What has Athens to do with Jerusalem?

An excerpt from Professor David Bradshaw’s Aristotle East and West: Metaphysics and the Division of Christendom (Cambridge: Cambridge University Press, 2004), ix–x. 

What has Athens to do with Jerusalem? That is a question that no student of western culture can avoid. Tertullian, who first posed it, did so in the course of accusing philosophy of engendering heresy. The implication behind his question was that Athens and Jerusalem are two different worlds, and therefore categories deriving from Greek thought should have no place within the Christian faith. Yet even Tertullian found it impossible in practice to maintain such a strict division. The Church as a whole tended instead to follow the lead of the Greek apologists, who had drawn freely on Greek philosophy in interpreting the Christian message. Ultimately the many forms of Christian thought that vied for pre-eminence throughout the Middle Ages and Renaissance, and into the early modern era, almost invariably owed much to both of Tertullian’s opposing worlds. The result is that Athens and Jerusalem have been deeply and inextricably intertwined in the formation of western culture.
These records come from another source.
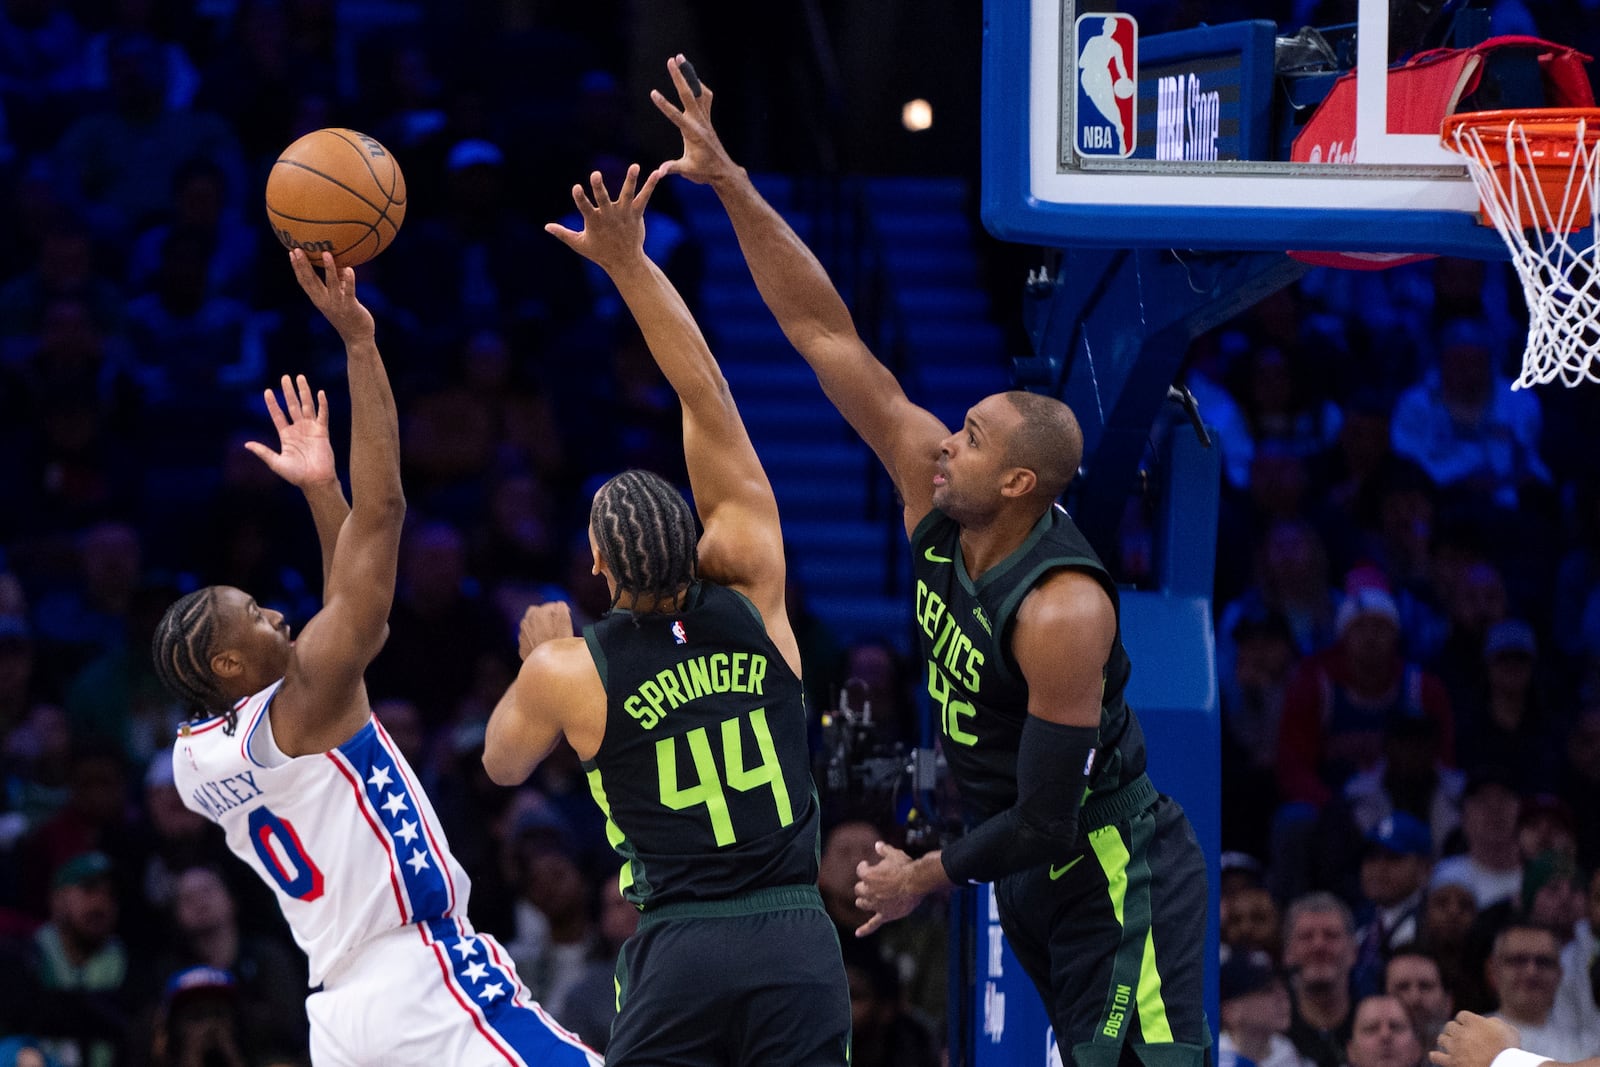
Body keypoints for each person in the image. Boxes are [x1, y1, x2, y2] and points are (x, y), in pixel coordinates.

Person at [650, 54, 1209, 1067]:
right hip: (1029, 861)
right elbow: (825, 332)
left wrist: (924, 874)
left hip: (1108, 864)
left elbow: (1045, 814)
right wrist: (731, 182)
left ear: (1018, 486)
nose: (946, 439)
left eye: (975, 436)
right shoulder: (932, 490)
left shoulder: (1061, 607)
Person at [150, 250, 600, 1067]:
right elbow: (384, 523)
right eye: (253, 614)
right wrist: (360, 342)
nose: (276, 612)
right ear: (224, 664)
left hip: (343, 1015)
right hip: (422, 978)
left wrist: (322, 492)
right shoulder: (303, 702)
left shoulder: (194, 758)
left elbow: (352, 635)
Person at [479, 165, 850, 1066]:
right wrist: (632, 266)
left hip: (681, 941)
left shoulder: (572, 670)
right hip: (798, 933)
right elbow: (707, 395)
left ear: (597, 562)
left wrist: (546, 654)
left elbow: (499, 764)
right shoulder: (756, 587)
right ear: (695, 541)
This fusion gives to Tertullian’s question a different and more alarming meaning. Viewed in light of the intervening history, the question is not simply whether Christian theology should make use of Greek philosophy; it is whether the two great sources of our civilization are compatible. To hold that they are not is necessarily to put into question, not only at least one of them (and perhaps both), but also the civilization that grew out of their union. Whatever one’s own views on this question, it is all too clear that our culture as a whole has given it a negative answer. No conflict is more familiar, or recurs in more varied forms, than that between the apostles of reason and enlightenment and those of moral authority and revealed truth. In the ongoing culture wars, and the alleged conflict of science and religion, it is as if Athens and Jerusalem were at war before our eyes. The very existence of these conflicts reflects a pervasive sense that reason and revelation are at odds. Some of us respond to this situation gladly, welcoming the chance to choose decisively one or the other. Others face it with more ambivalence, and even with a sense that something precious has been lost. Whether one chooses gladly or reluctantly, however, the inescapable fact is that our culture demands that we choose.

It was not always so. The history of western philosophy is, among other things, the long story of the attempt to bring Athens and Jerusalem into harmony. If today our culture operates under the working assumption that they are not in harmony, then the reason must lie ultimately in the shipwreck of those endeavours. That is where the historian of philosophy, and especially of philosophy in its relation to Christian thought, faces an important and even an urgent task. When and how did this shipwreck occur? Was it inevitable? Was there perhaps a wrong turn taken along the way—one that, had it been taken differently, might have led to a different result? And, if so, is that possibility still open to us? Or has history now effectively foreclosed all reconsideration, so that the divorce of Athens and Jerusalem is a fact to which we can respond in different ways, but which cannot itself be placed into question? […] It is surely important that, viewed from a historical standpoint, the shipwreck of faith and reason was strictly a western phenomenon. In the Christian East there occurred no such result.